The core of the Enlight256 processor is optical, and the input and output information is presented in electronic form. The core consists of 256 VCSEL lasers, a spatial light modulator, a set of lenses and radiation receivers that form the Vector-Matrix Multiplication (VMM) matrix, which converts electrical information into light, then makes the necessary transformations of this information, directing light through a programmable internal Optics. The output radiation is registered by the receivers and converted again into an electrical signal. In Fig. 15 is a diagram of the operation of the core of this processor.
Inside its "calculational core," there is a parallel counting machine with a specialized architecture, optimal for performing the task of multiplying the matrix by a vector. For one clock, 8 ns duration, the Enlight256 processor is able to multiply a vector of 256 elements into a 256 Ч 256 matrix. Lenslet developers have limited the range of values of vector and matrix elements to 256, corresponding to traditional 8-bit integers. Thus, the performance of the Enlight256 processor is 8 · 1012 operations per second: for one clock cycle (8 ns) the processor multiplies the 256-byte vector by 256 Ч 256-byte matrix. Each element of the input vector is projected onto the column of the matrix. Each row of the matrix is projected onto one detector in the result (output) vector. The programming of the optical digital signal processor consists in changing the transmission values of the cells of the spatial modulator. Loading an application (or data inside a separate application) is done by replacing the matrix values in the spatial modulator (Fig. 18).
The optical matrix of VMM consists of three main elements:
1. Line of the 256 semiconductor VCSEL lasers, which are represented as a vector, which consists of 256 members and is one of the "registers" of the optical arithmetic logic unit, each element of which – is the number of 8 bits.
2. Control the light flux integrated-optical device based on GaAs / GaAlAs semiconductor quantum well structures (Multiple Quantum Well), which consists of a matrix of 256 Ч 256 spatial modulator working in reflection.
3. Lines of light photodetectors 256, which are integrated in an array of analog-to-light conversion (Analog to Digital Converters).

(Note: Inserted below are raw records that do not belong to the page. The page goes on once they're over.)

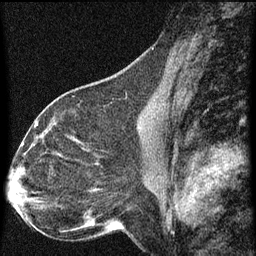
Breast MRI (dynamic contrast-enhanced), one sagittal slice; slice 37 of 60 in the series (ordered by position); dynamic contrast-enhanced series, image 2 of 3 at this slice position (ordered by acquisition); 1.5 T; TE 4.2 ms, TR 8 ms; 2 mm slice thickness; 256 × 256 image matrix. Patient: female, 44 years.
Outlined on this slice (semi-automatic segmentation, software-assisted and operator-edited):
- analysis volume of interest (the breast-tissue region the enhancement analysis was run in; not a lesion): bounding box [x1, y1, x2, y2] px = [49, 128, 95, 169]
- tumour enhancement mask (voxels above the 70 % enhancement threshold inside the analysis volume of interest): [55, 140, 79, 161]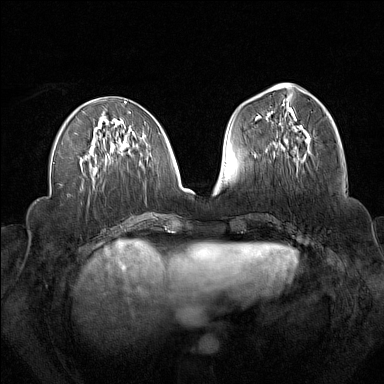
Breast MRI (dynamic contrast-enhanced), one axial slice. Slice 64 of 160 in the series (ordered by position). Dynamic contrast-enhanced series, time point 2 of 7 at this slice position (early post-contrast). 1.5 T. TE 1.8 ms, TR 5 ms. 384 × 384 image matrix, field of view 340 × 340 mm. Female patient.
Annotated regions visible in this slice (semi-automatic segmentation, software-assisted and operator-edited):
- enhancing-tissue mask used for the functional tumour volume (all voxels passing the contrast-enhancement thresholds inside the analysis volume; usually the tumour): bounding box (x1, y1, x2, y2) in pixels: (273, 131, 310, 159)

EnLight256 is already used for applications requiring high performance, such as a processor of the type capable of real-time process up to 15 video channels HDTV standard. It can be used for voice recognition, human faces, and image processing, etc. The device is ideal for use in military radar high resolution, as is able to process the data from the array antennas. In addition, EnLight256 dimensions (15 Ч 15 Ч 7 cm3) allow you to place it on the vehicle.
CONCLUSION
Not only transistor, which is being developed, also it is possible to use the existing systems and elements for realizing optical computers: generators – semiconductor and fiber lasers, amplifiers (fiber or metal-balls resonators), it’s also possible to construct a fiber capacitor, which will work as an electronics’ one for an alternating signal. These devices are necessary for the creation of new systems – photonic ADCs, processors, which can multiply a vector by a matrix and for perspective digital calculating machines, the next generation of which should be photonic integrated circuits, which are developed faster every year and get more and more investors.

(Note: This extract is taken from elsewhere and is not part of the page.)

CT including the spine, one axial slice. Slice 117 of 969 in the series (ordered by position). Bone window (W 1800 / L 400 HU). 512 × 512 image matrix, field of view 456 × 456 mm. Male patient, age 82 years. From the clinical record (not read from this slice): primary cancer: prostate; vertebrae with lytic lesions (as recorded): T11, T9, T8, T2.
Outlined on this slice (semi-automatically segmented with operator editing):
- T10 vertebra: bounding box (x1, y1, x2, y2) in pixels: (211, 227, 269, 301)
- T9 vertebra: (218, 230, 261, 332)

In devices related to modern photonics, the signal carrier is an electromagnetic wave of the optical range, which can be modulated at a much higher rate than in the radio range. As in traditional radio electronics, the photonic element base has components such as a generator (most often it is a fiber or semiconductor laser); amplifier; connection lines, which can be waveguides; also photo detectors for converting an optical signal into an electrical signal. For the construction of optical calculating machines we need a logical element, with the oportunity to realize a tact (to change the state, when necessary, for example, write 1, read 1, delete 1, write 0, read 0, delete 0).
ADVANTAGES OF PHOTONICS
The technology of creating silicon integrated calculating elements and circuits with very small dimensions and high information processing speeds has approached a certain limit. This explains the interest in photonic integrated circuits, on the basis of which it is possible to create THz calculating machines [1, 2].

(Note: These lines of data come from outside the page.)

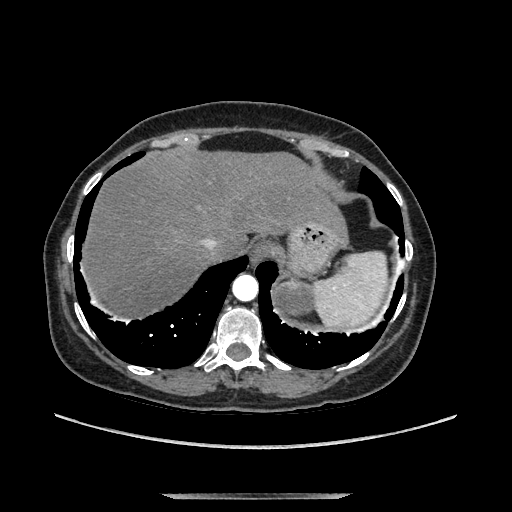
Contrast-enhanced abdominal CT, one axial slice; position 118 of 169 along the scan axis; soft-tissue window (W 400 / L 40 HU); 512 × 512 image matrix, field of view 400 × 400 mm. Female patient. Case-level facts recorded for this patient, not image findings: diagnosis: adrenocortical carcinoma; tumour side: left adrenal; tumour size at pathology: 9 cm; Ki-67 index: 2 %; stage (as recorded): 3.
Structures marked on this image (semi-automatic segmentation, software-assisted and operator-edited):
- mass: bounding box [x1, y1, x2, y2] px = [278, 283, 312, 314]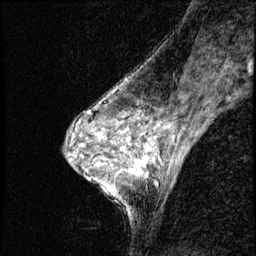
Breast MRI (dynamic contrast-enhanced), one sagittal slice; slice 33 of 56 in the series (ordered by position); dynamic contrast-enhanced series, image 2 of 3 at this slice position (ordered by acquisition); 1.5 T; TE 4.2 ms, TR 8.7 ms; 2.5 mm slice thickness; 256 × 256 image matrix. Patient: female, 50 years. Case-level facts recorded for this patient, not image findings: setting: breast cancer imaged before/during neoadjuvant chemotherapy; receptor status: HR-positive, HER2-negative.
Structures marked on this image (semi-automatic segmentation, software-assisted and operator-edited):
- analysis volume of interest (the breast-tissue region the enhancement analysis was run in; not a lesion): bounding box <119,136,169,190> (left, top, right, bottom; pixels)
- tumour enhancement mask (voxels above the 140 % enhancement threshold inside the analysis volume of interest): <122,147,154,176>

Let’s tell about the processing speed limits of the modern electronics circuits, where the logical element is a semiconductor silicon transistor. The maximum operation frequency determined the minimum time, which transistor needs to pass from one state to another, for this, the gate capacitance per channel – Cgс must be recharged, but it is limited by the time, that an electron needs to go throw the gate dielectric, it means, that the maximum frequency is ≈100 GHz (v – electron’s speed, L – length of gate dielectric), so it is the possible maximum of this transistor.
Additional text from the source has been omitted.